## AIM OF THE TASK
Give the line with "Authorisation" again, along with every line below it to the end of the records, word for word.

━━━━━━━━━━━━━━━━

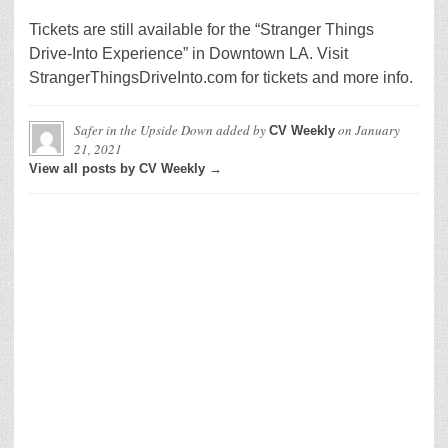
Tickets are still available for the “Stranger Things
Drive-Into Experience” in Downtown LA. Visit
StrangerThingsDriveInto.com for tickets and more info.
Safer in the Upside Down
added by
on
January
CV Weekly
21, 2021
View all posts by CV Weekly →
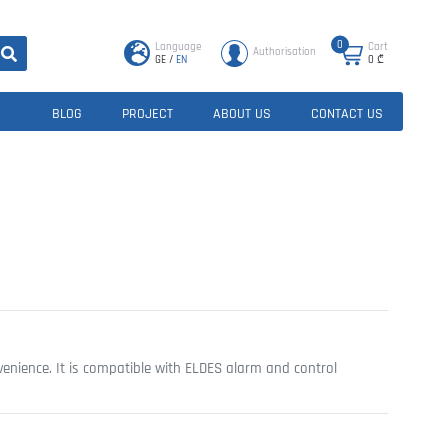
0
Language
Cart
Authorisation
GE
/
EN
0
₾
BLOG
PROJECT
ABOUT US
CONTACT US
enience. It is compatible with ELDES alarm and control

━━━━━━━━━━━━━━━━

## RESULT
Authorisation
GE
/
EN
0
₾
BLOG
PROJECT
ABOUT US
CONTACT US
enience. It is compatible with ELDES alarm and control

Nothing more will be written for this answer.